In den vergangenen Tagen sind bereits etliche Politiker von Regierung und Opposition vorangegangen und haben in Interviews und Blogs ihre Besitztümer ausgebreitet - mit zum Teil erstaunlichen Ergebnissen. So versicherte der sozialistische Senator Christian Bourquin, nur einen acht Monate alten katalanischen Esel zu besitzen. Hinzu komme noch ein Giro-Konto, das am Monatsende oft geleert sei. Kulturministerin Aurélie Filippetti verriet den Franzosen, sie nenne ein T-Shirt von David Beckham ihr Eigen. 'Ich werde es in meine Vermögenserklärung aufnehmen.' Jean-Luc Mélenchon wiederum, der Chef der sehr linken Linkspartei, nannte neben Immobilien und Konten auch sein Gewicht (79 Kilo) und seine Kragenweite (41/42).

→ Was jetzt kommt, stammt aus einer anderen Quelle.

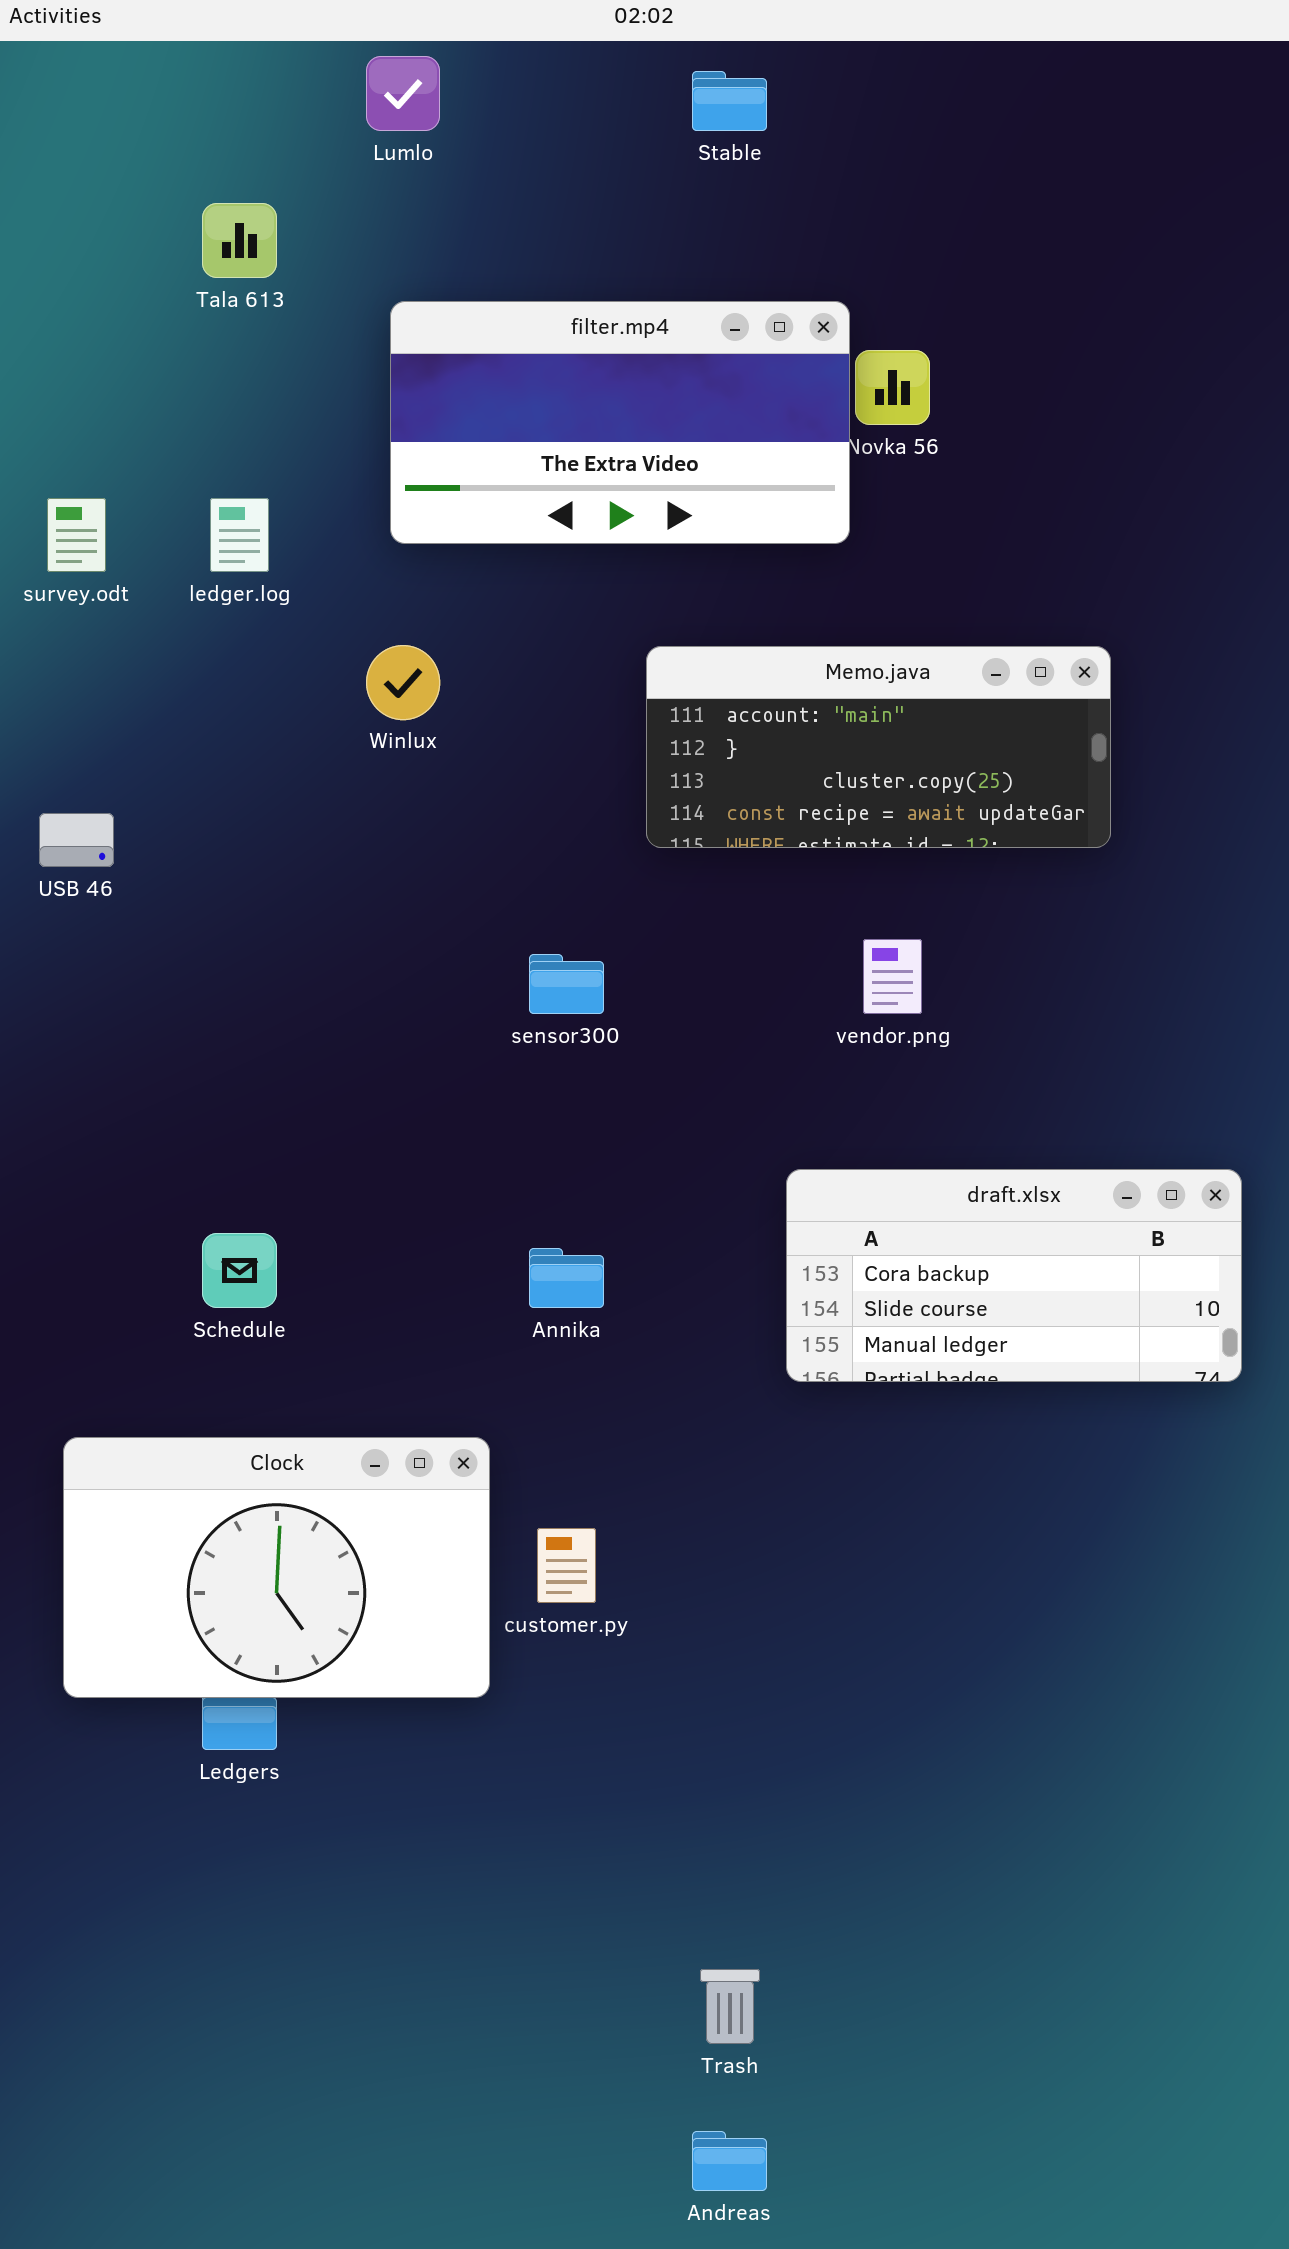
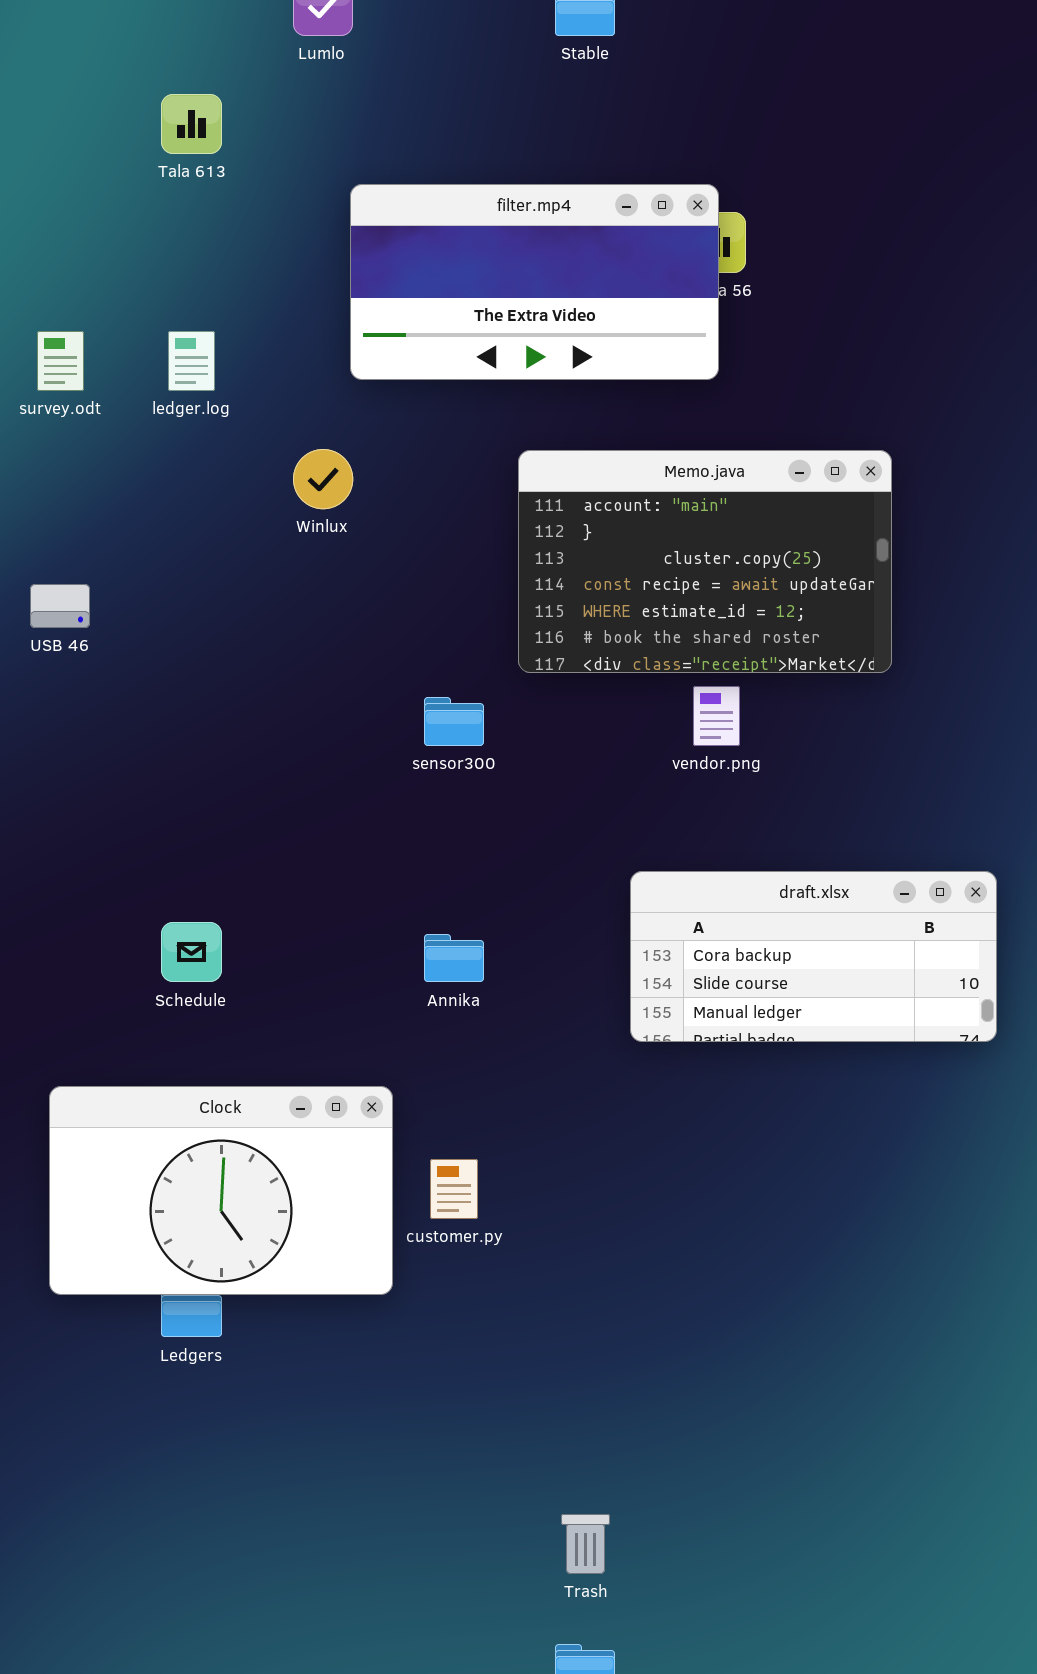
filter.mp4: [390,301,850,544] -> [350,184,719,380], moved
Memo.java: [646,646,1111,848] -> [518,450,892,673], resized

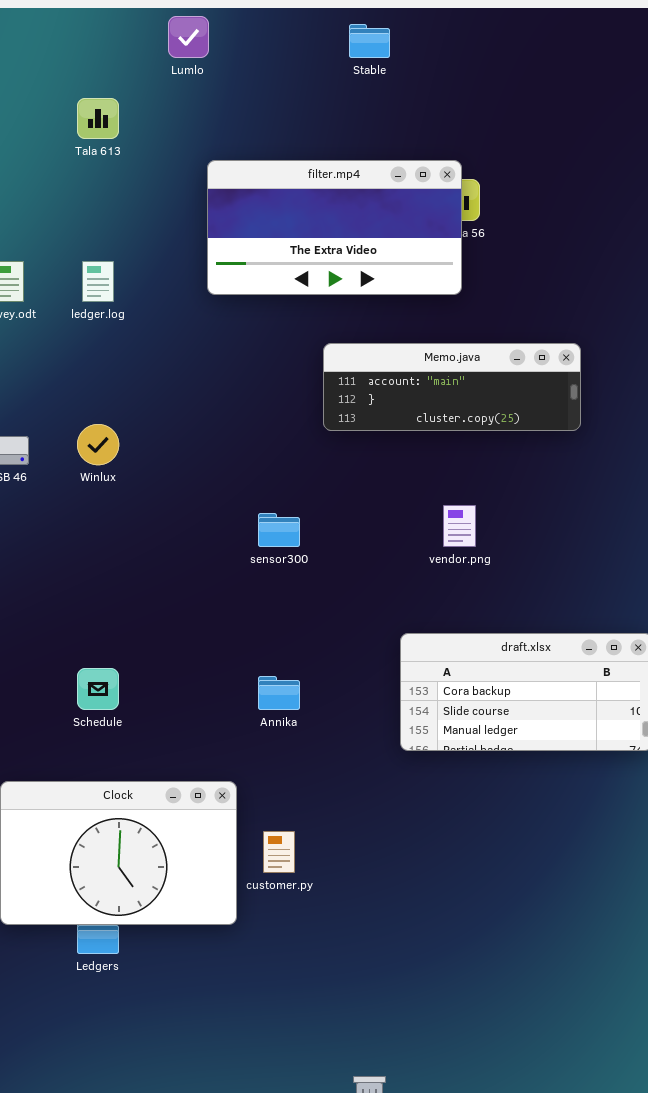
Winlux: [293,449,353,509] -> [77,424,119,465], moved
Memo.java: [518,450,892,673] -> [323,343,581,431], resized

Man ahnt es: Nicht alle französischen Politiker sind von der neuen Transparenz begeistert, die bald auch für die Senatoren und Abgeordneten gelten soll. Manche reagieren mit Spott, andere mit Ärger. So antwortete Städtebauminister François Lamy auf die Bitte von Fernsehreportern, ihn doch neben einem seiner Reichtümer filmen zu dürfen: 'Würde Sie ein Photo meiner Frau im Negligé interessieren?' Kritiker bezeichnen die verbindliche Veröffentlichung der Vermögensverhältnisse als 'Inquisition' oder 'Exhibitionismus'. Sie bemängeln, die Aktion verführe zum Voyeurismus der Bürger und zu einem Wettlauf der Politiker, wer der Ärmste von ihnen sei. Zudem sei nicht garantiert, dass Minister und Parlamentarier all ihren Besitz offenbarten. Schon bisher hätten die Kabinettsmitglieder ihr Eigentum regierungsintern auflisten müssen. Dennoch habe Cahuzac sein Auslandskonto verheimlicht. Statt Politiker zu entblößen, solle man sie lieber besser überwachen und Korruption konsequent ahnden.

Andere warnen, die Politiker müssten künftig indirekt auch über ihre Angehörigen Auskunft geben, etwa im Rahmen von Erbschaften und Gemeinschaftseigentum. Dies sei womöglich verfassungswidrig. Die Opposition argwöhnt, der 'Moralisierungs-Schock' sei nur Polit-Theater, mit dem Hollande von einer erfolglosen Wirtschaftspolitik ablenken wolle. Die Regierung kontert, die meisten europäischen Staaten hätten bereits eine solche Offenlegungs-Pflicht. Frankreich ziehe da nur nach. Zudem spreche sich eine Mehrheit der Franzosen dafür aus. Die Aktion könne dazu beitragen, wieder Vertrauen in die Politik zu schaffen.

Bleiben noch die drängenden Fragen: Laut den Vorab-Erklärungen hat Kapitalistenschreck Montebourg ein Nettovermögen von 397000 Euro, womit er deutlich mehr besitzt als ein französischer Durchschnittshaushalt (230 000 Euro). Zu Montebourgs Schatz gehören ein Sessel des Designers Charles Eames sowie ein Tiefgaragen-Stellplatz im burgundischen Dijon. Madame Duflot trägt Schmuck im Wert von 2000 Euro und fährt einen betagten Renault Twingo, den sie mit 1500 Euro ansetzt.

Finanziell besser steht die Gesundheitsministerin Marisol Touraine da, die ein Appartement in Paris hat und insgesamt auf ein Vermögen von 1,4 Millionen Euro kommt. Damit liegt sie knapp vor Präsident Hollande, der nach eigenem Bekunden die Reichen nicht mag und Immobilien und Konten im Wert von ungefähr 1,2 Millionen Euro hat. Doch das wissen die Franzosen schon länger. Krösus im Kabinett ist eine Frau, die Senioren-Ministerin Michèle Delaunay, die gemeinsam mit ihrem Ehemann ein Vermögen von 5,4 Millionen Euro angibt. 'Die Opposition wird es sich nicht nehmen lassen, das Bild der reichen Sozialistin auszuschlachten', fürchtet sie. Sie dürfte Recht behalten.